» **Aim of the task**
Please output the lines of the material below exactly as they appear, beginning with the line that contains "genus: Inga" and continuing through the line that contains "elevation (m): 0", with both of those lines included.

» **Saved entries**

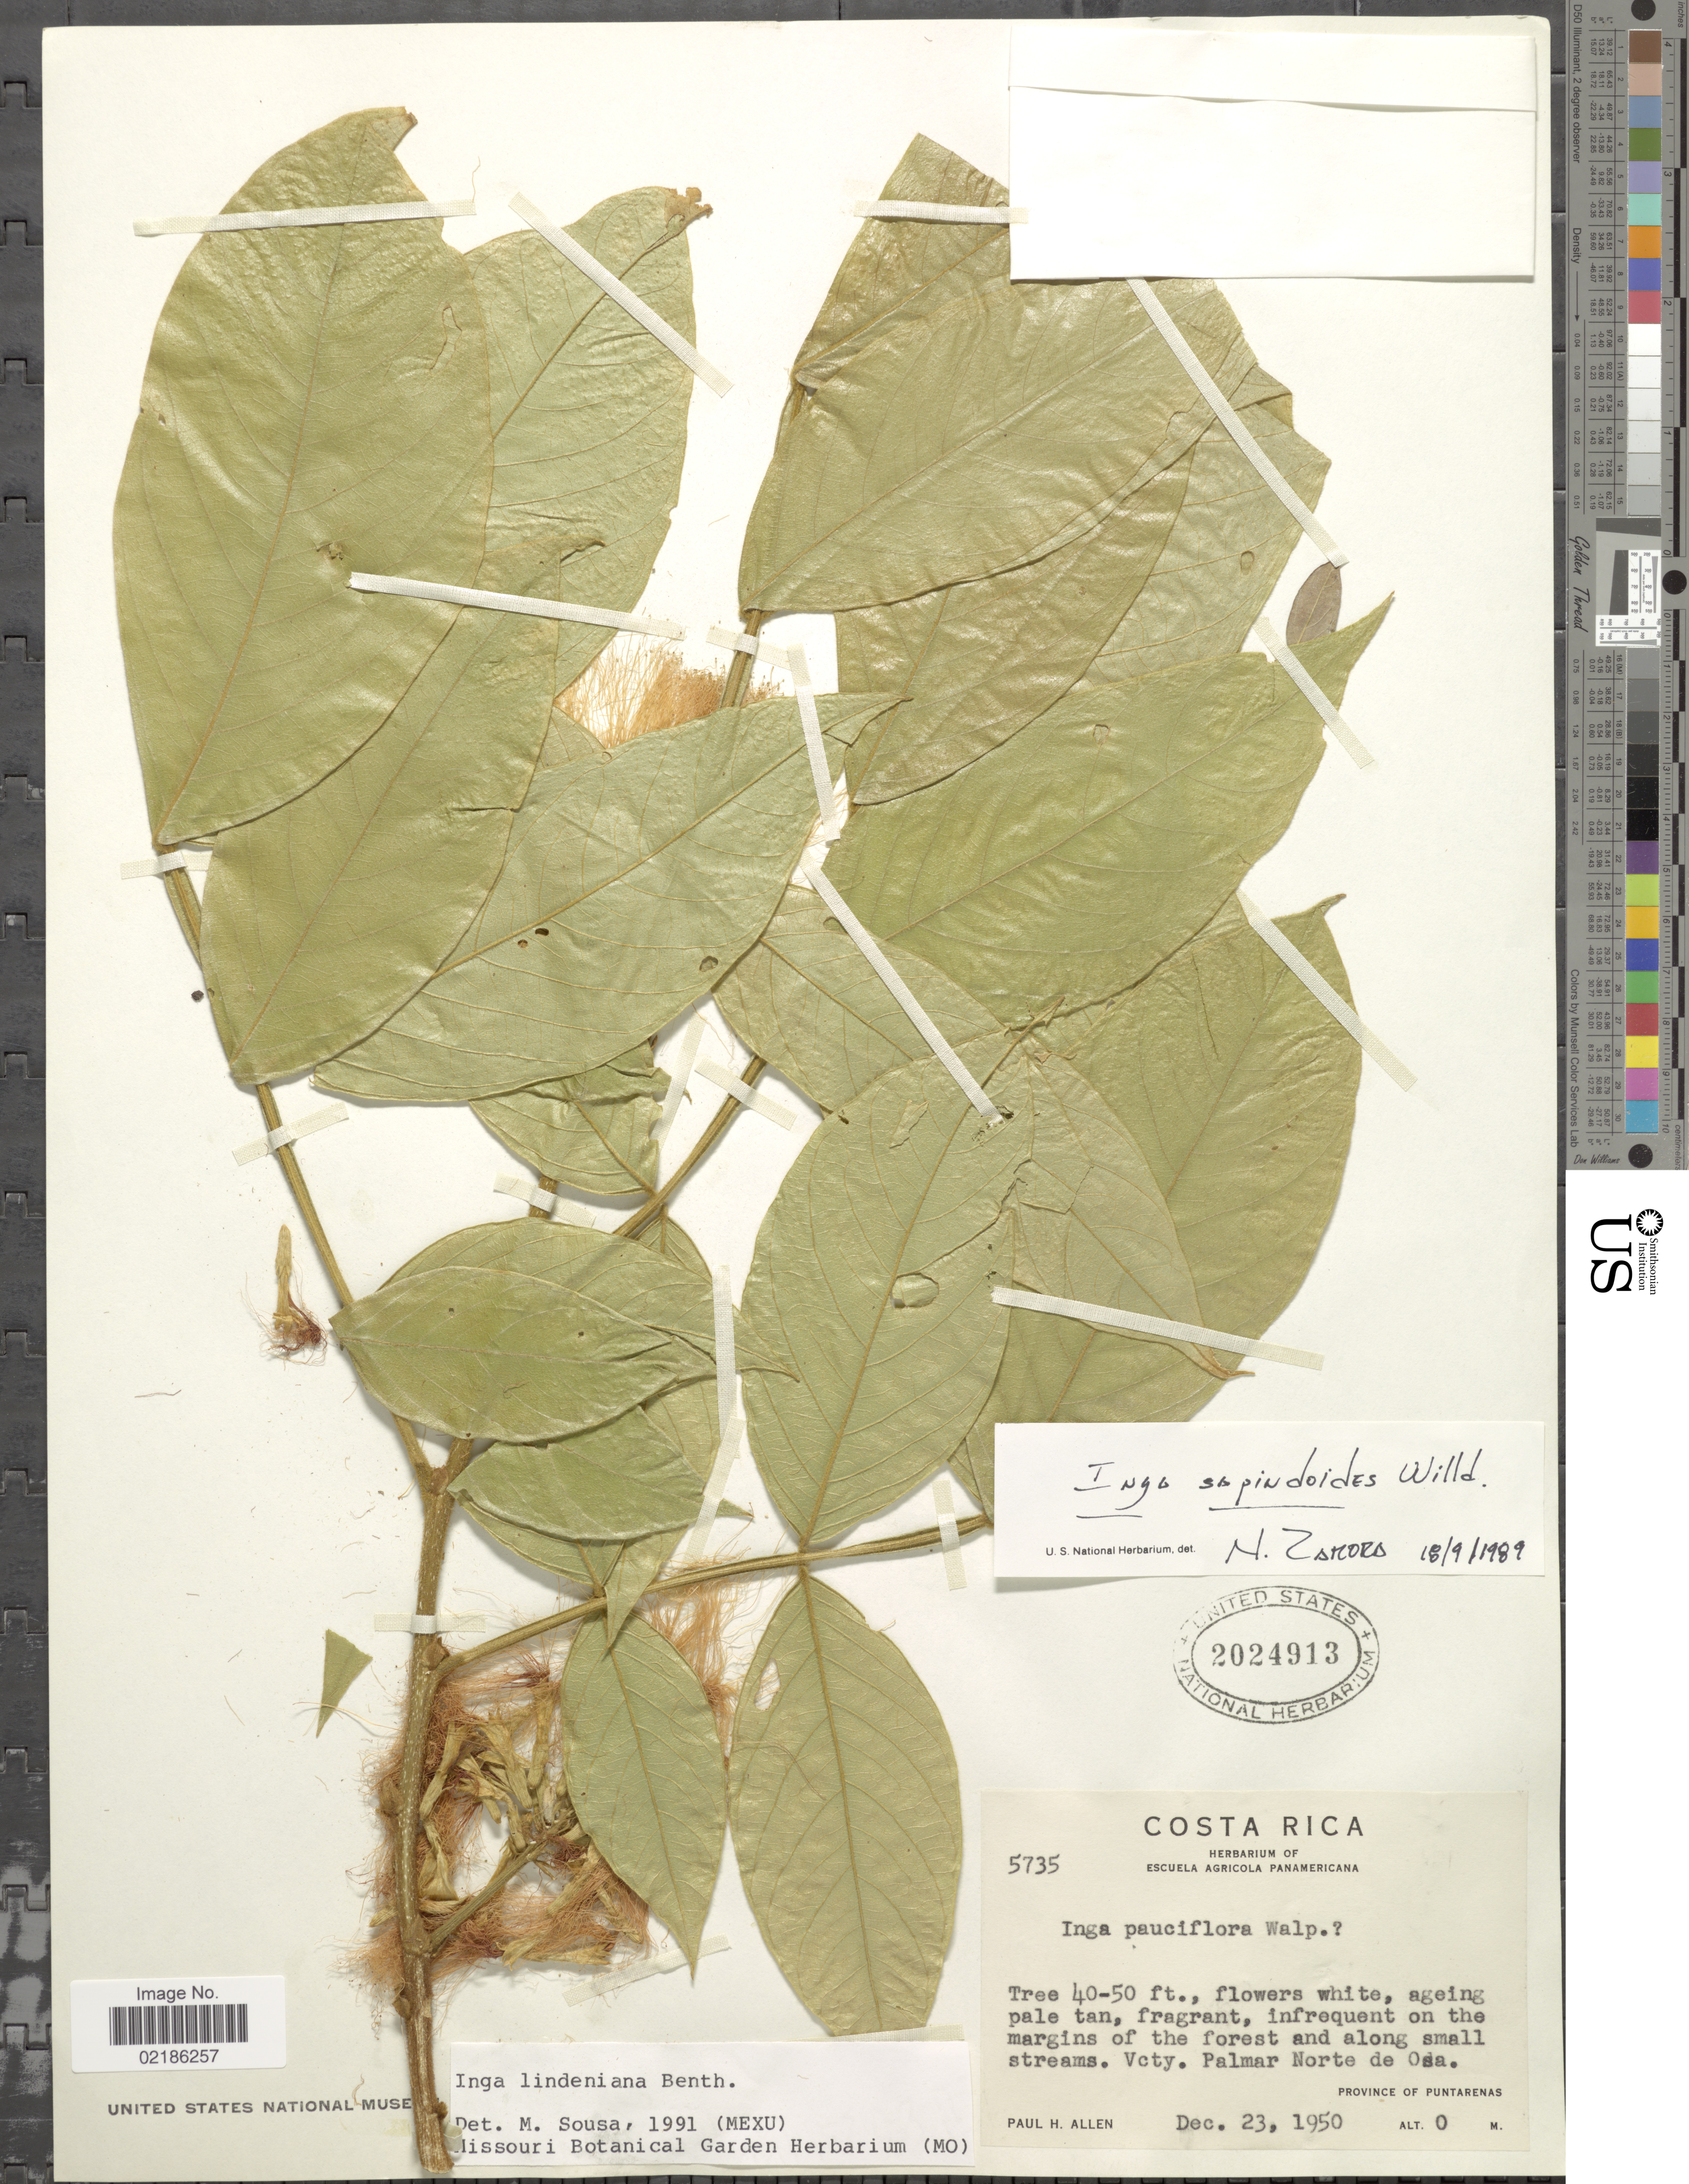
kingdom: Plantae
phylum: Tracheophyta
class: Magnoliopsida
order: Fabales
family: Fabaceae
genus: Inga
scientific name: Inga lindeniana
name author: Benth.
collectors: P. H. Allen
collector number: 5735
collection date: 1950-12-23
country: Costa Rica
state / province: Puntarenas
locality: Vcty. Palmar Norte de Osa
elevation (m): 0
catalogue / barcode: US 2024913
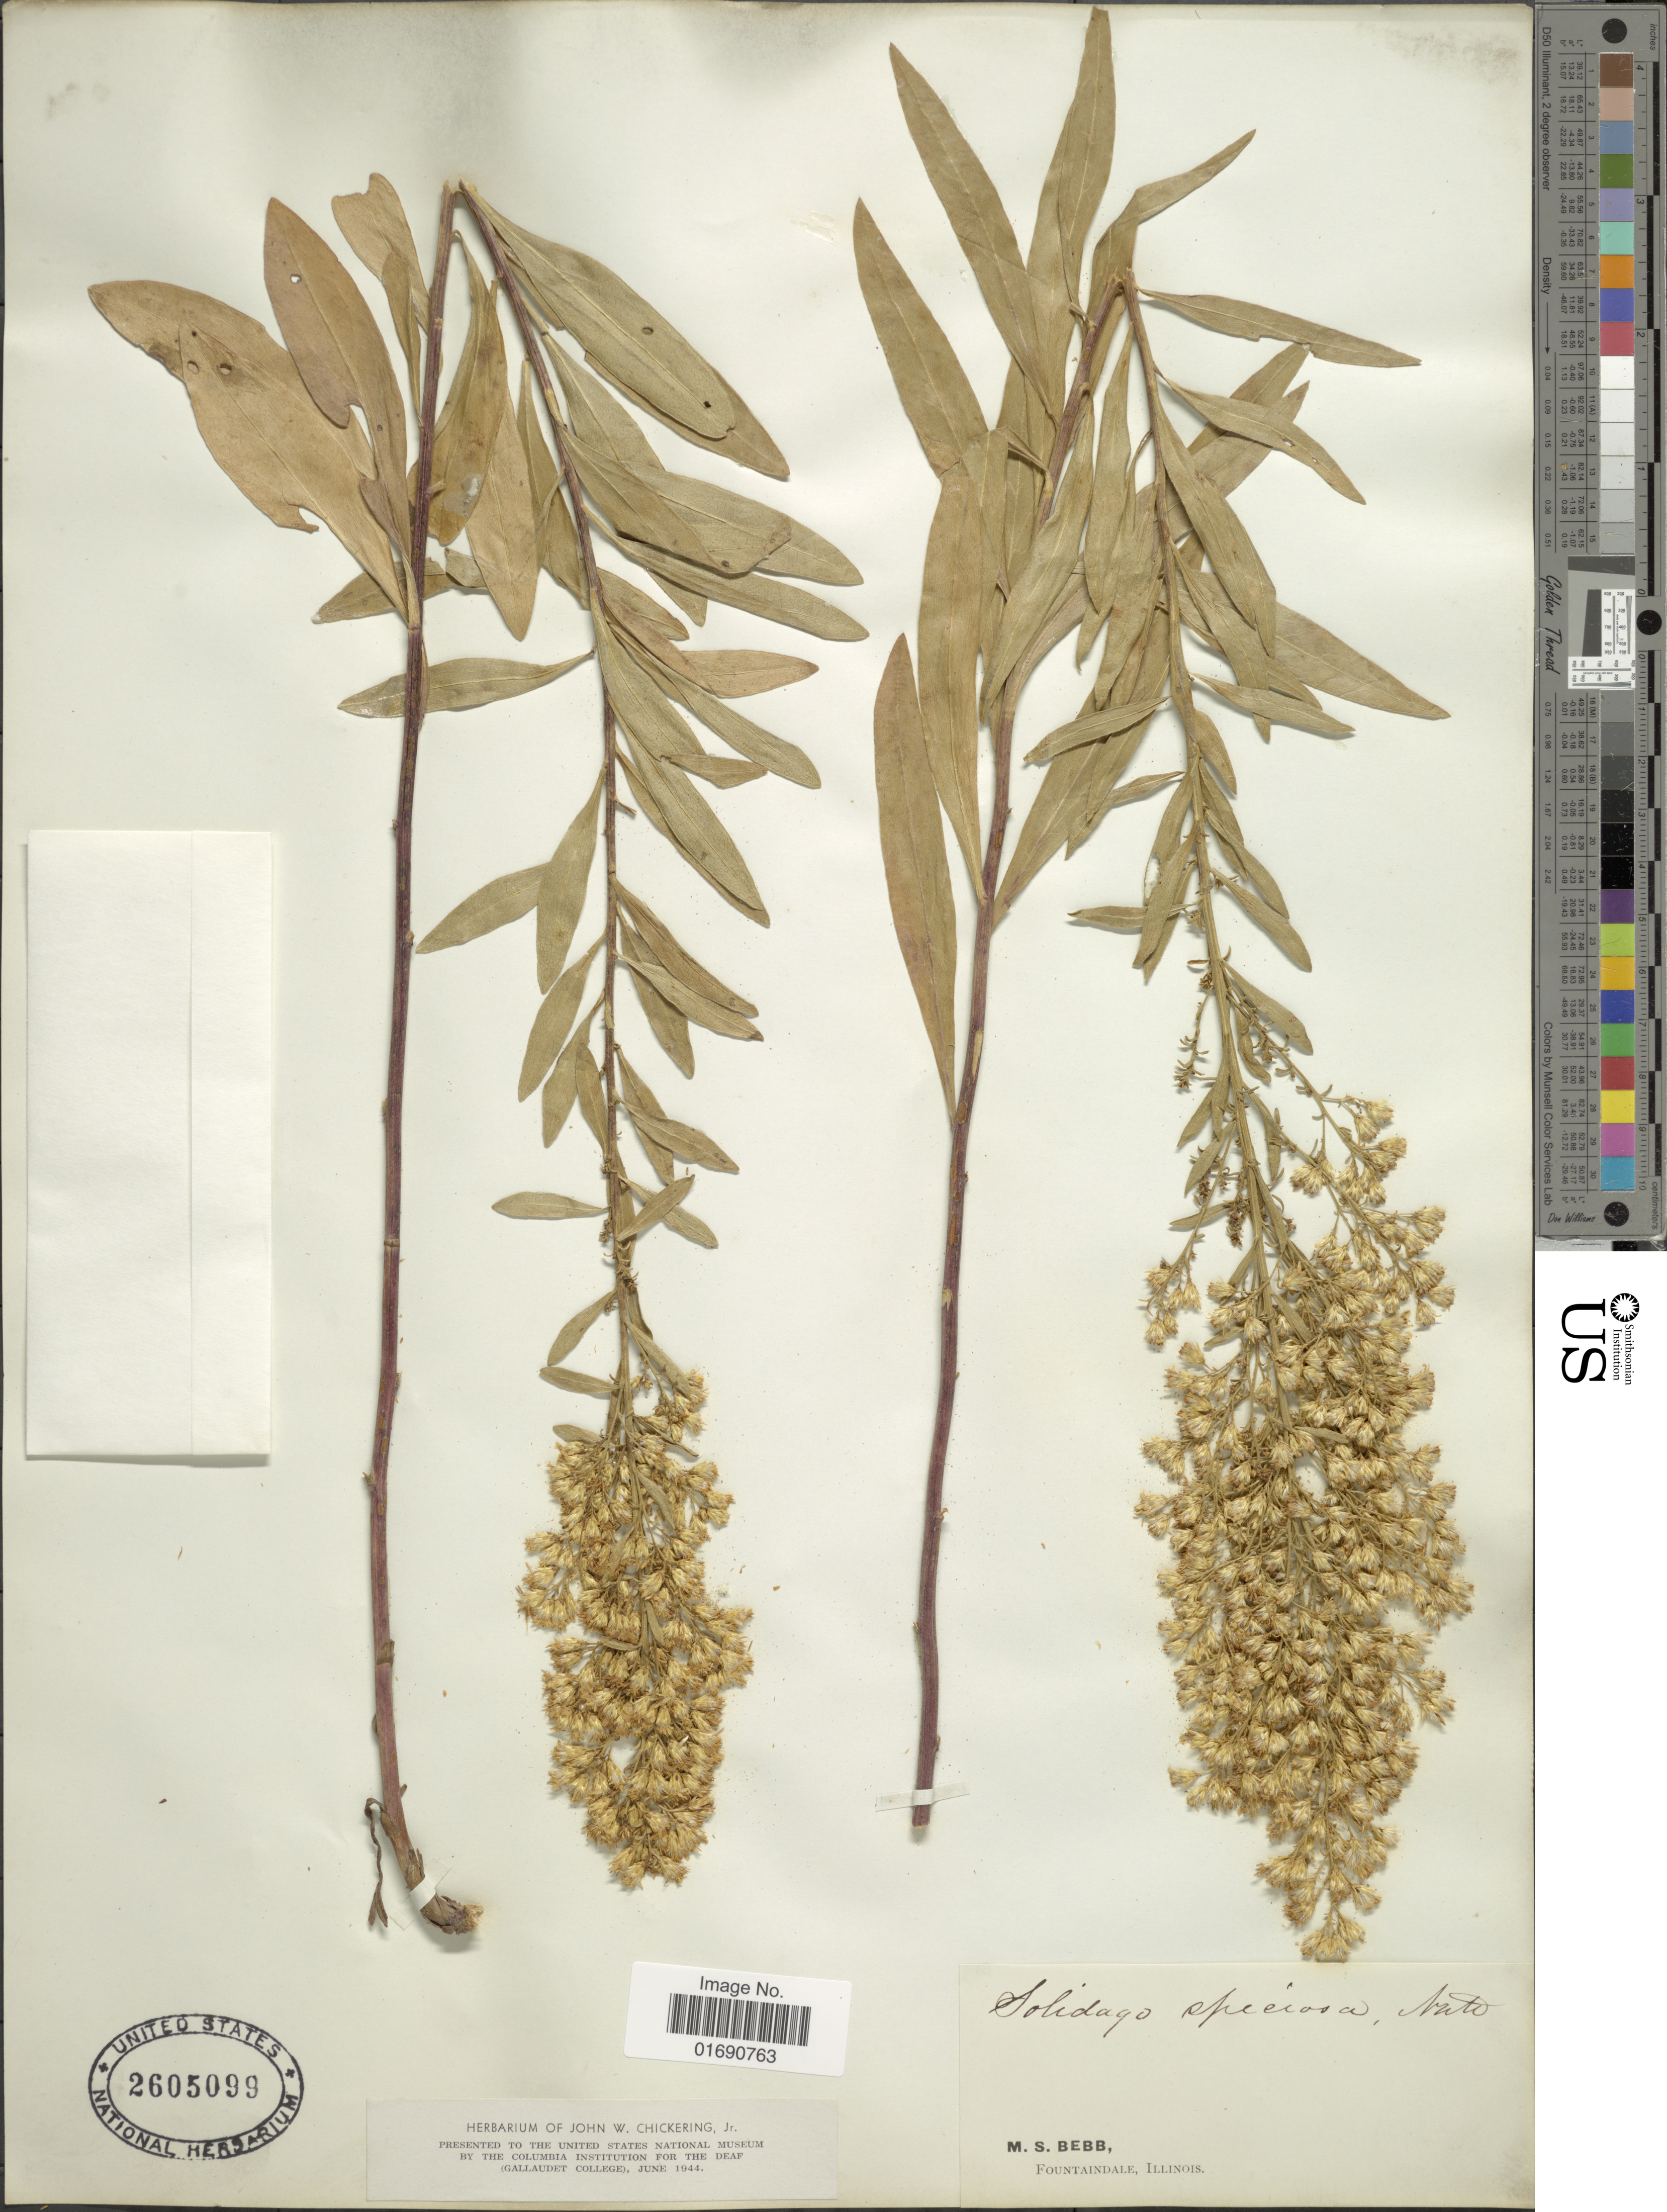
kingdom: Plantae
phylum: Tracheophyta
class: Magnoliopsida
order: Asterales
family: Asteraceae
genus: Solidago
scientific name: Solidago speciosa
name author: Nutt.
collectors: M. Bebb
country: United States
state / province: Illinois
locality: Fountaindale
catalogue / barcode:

» **Full output**
genus: Inga
scientific name: Inga lindeniana
name author: Benth.
collectors: P. H. Allen
collector number: 5735
collection date: 1950-12-23
country: Costa Rica
state / province: Puntarenas
locality: Vcty. Palmar Norte de Osa
elevation (m): 0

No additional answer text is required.